• **What is required**
Taking the data below line by line, count those that include the word "Cloudflare" and report the number alone.

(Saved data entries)
------

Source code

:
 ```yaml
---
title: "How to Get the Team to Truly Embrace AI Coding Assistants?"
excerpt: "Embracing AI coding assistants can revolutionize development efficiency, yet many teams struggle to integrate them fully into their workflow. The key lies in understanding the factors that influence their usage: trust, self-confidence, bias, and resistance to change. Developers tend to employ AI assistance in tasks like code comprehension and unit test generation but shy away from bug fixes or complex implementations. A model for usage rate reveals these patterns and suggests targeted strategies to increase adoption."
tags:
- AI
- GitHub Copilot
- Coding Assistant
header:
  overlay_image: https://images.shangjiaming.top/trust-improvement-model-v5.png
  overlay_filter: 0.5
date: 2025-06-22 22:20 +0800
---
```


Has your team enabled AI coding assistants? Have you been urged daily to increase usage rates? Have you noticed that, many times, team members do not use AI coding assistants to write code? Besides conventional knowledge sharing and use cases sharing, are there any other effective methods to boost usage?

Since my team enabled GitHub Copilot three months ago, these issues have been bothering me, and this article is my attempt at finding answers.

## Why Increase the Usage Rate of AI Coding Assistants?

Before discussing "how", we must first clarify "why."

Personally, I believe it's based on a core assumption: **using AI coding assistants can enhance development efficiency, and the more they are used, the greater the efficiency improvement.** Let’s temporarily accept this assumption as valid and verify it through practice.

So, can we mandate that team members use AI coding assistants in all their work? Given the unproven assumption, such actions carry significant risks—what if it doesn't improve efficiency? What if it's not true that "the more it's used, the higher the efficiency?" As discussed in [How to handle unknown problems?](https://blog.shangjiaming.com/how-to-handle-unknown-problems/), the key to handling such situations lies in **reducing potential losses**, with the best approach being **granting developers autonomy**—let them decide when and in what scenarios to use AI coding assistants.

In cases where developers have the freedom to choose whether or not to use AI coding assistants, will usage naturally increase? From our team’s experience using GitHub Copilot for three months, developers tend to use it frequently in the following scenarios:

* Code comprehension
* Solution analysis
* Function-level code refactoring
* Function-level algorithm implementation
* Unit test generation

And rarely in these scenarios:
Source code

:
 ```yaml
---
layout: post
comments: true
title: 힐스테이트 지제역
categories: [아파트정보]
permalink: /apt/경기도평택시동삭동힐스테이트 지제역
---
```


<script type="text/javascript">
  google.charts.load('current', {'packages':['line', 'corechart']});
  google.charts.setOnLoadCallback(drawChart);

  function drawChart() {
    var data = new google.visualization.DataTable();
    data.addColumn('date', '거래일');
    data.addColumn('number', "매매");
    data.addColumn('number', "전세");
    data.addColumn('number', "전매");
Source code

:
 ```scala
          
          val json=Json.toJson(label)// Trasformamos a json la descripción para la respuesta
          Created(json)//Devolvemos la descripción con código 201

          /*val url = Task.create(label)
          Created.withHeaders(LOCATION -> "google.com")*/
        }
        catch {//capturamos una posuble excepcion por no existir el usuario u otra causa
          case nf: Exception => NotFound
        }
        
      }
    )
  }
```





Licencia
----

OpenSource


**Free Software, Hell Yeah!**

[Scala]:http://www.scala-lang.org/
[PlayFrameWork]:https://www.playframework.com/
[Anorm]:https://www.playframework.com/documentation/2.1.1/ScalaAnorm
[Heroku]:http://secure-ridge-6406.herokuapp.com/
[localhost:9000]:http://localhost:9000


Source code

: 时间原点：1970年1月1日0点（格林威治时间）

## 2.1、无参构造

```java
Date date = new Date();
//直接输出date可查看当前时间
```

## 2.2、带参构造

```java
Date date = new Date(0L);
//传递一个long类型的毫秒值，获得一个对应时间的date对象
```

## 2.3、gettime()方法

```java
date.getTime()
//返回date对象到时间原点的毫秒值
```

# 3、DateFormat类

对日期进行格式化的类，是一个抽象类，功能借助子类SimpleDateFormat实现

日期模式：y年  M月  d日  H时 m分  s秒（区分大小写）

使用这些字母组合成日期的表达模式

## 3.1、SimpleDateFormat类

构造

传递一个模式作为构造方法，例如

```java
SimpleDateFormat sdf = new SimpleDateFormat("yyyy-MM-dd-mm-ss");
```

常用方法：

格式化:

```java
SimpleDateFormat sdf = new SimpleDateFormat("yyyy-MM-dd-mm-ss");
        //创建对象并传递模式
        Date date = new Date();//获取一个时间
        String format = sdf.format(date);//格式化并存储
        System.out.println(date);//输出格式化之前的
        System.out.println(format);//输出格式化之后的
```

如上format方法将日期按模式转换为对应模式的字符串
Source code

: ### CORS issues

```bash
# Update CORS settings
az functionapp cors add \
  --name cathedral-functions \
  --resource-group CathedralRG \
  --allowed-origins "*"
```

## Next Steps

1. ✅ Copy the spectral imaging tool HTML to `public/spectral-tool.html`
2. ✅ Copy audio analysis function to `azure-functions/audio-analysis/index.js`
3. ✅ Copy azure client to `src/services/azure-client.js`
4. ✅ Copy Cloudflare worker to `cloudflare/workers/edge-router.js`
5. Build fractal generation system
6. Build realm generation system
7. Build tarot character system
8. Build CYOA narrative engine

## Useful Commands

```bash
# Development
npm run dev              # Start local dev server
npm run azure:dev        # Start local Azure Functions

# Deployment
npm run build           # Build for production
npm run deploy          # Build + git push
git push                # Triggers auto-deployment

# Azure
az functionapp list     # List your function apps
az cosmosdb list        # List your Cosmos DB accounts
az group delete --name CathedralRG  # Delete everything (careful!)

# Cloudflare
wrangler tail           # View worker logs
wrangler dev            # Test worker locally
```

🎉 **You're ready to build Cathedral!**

------

• **Result for this task**
2